Que se passe-t-il si je ne clique jamais sur « Valider la correction » ?
Les erreurs finiront par disparaître du rapport Search Console une fois que Googlebot aura naturellement recrawlé les pages corrigées et constaté que le problème n'existe plus. Cela peut prendre plusieurs semaines voire mois pour les pages peu visitées. Sans validation active, vous n'aurez pas de suivi d'état ni de confirmation explicite.
La validation accélère-t-elle l'affichage des rich snippets dans les SERP ?
Pas nécessairement. La validation confirme que l'erreur technique est résolue, mais Google décide de manière autonome et souvent opaque d'afficher ou non des résultats enrichis. Une validation réussie ne garantit pas l'apparition d'étoiles, de prix ou de FAQ dans les résultats.
Puis-je valider des corrections sur des milliers d'URLs d'un coup ?
Techniquement oui, mais c'est rarement optimal. Google traite les demandes par vagues, et valider massivement rallonge le délai global. Mieux vaut tester sur un échantillon réduit (10-20 URLs) pour vérifier que le correctif fonctionne avant de lancer une validation à grande échelle.
Combien de temps faut-il attendre avant de relancer une validation en cas d'échec ?
Attendez d'avoir identifié et corrigé la cause de l'échec. Relancer immédiatement sans modifier quoi que ce soit ne sert à rien — Googlebot verra la même erreur. Une fois le nouveau correctif déployé et vérifié en production, vous pouvez relancer une validation sans délai imposé.
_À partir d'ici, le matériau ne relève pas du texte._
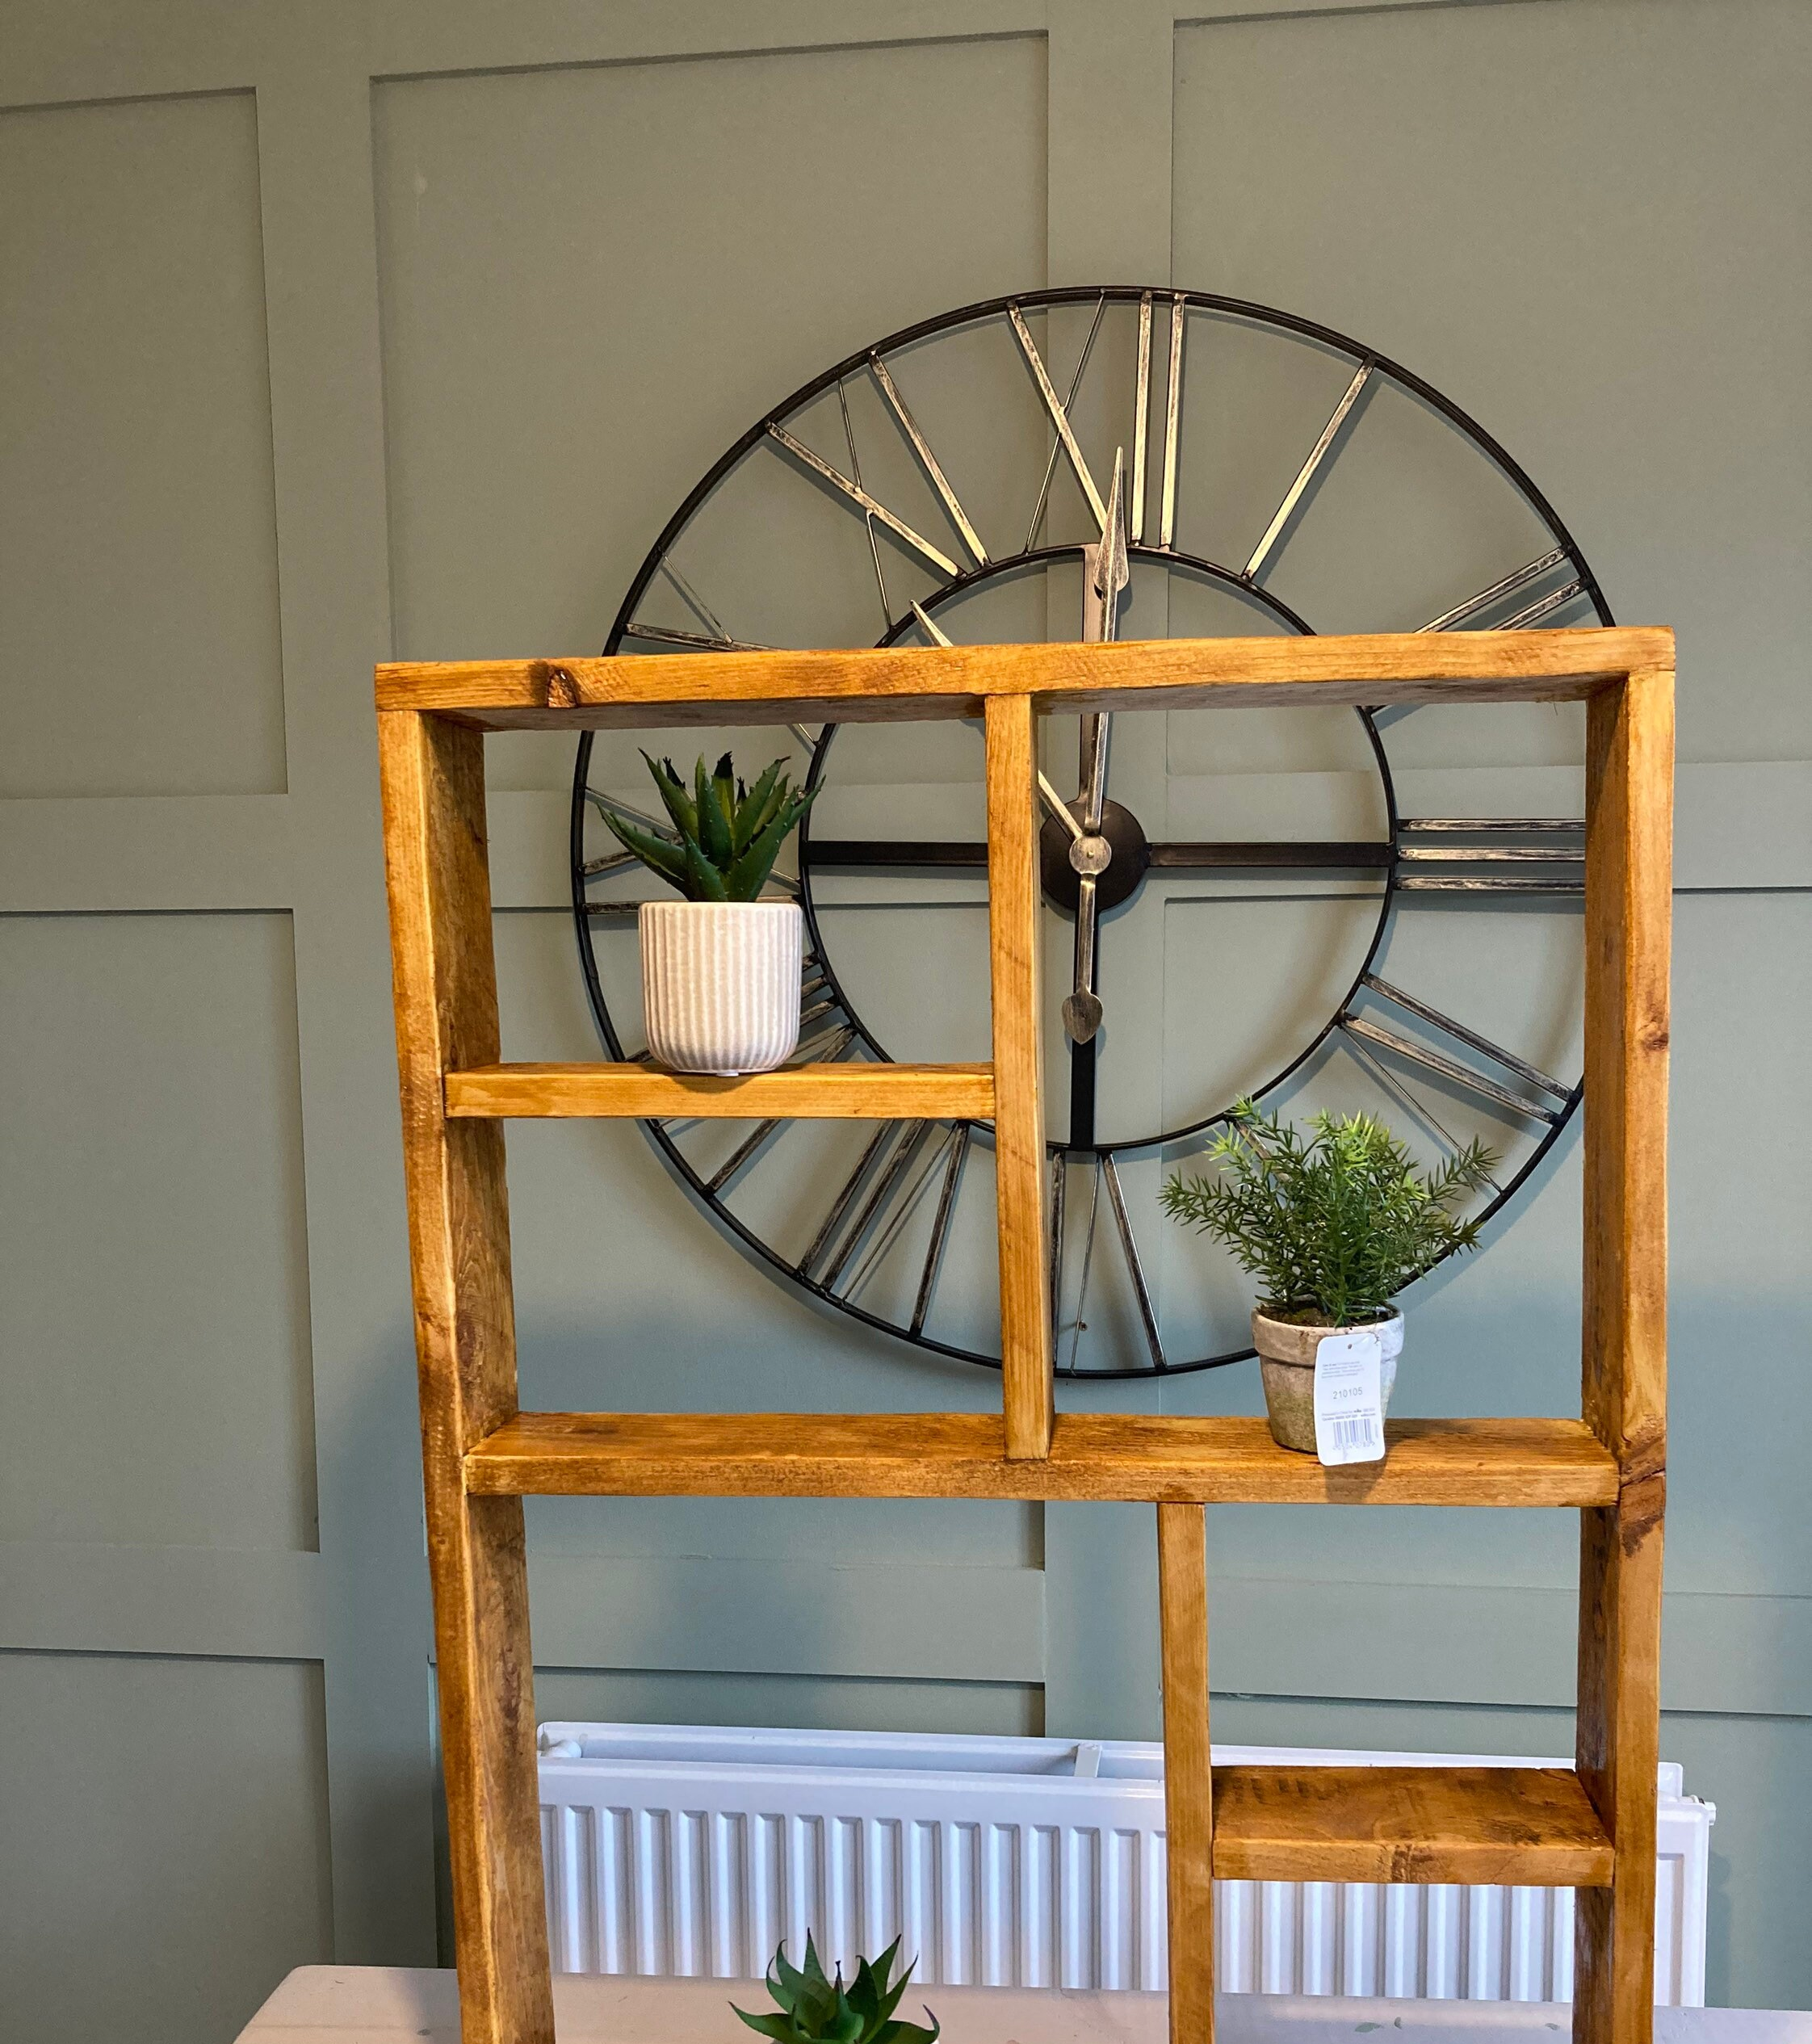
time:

Le bouton de validation consomme-t-il du crawl budget ?
Google affirme que non de manière significative, et les observations terrain le confirment. La validation déclenche un crawl ciblé sur les URLs concernées, mais ce n'est pas un crawl exhaustif du site. L'impact sur le budget global est marginal, surtout comparé aux bénéfices de résolution rapide.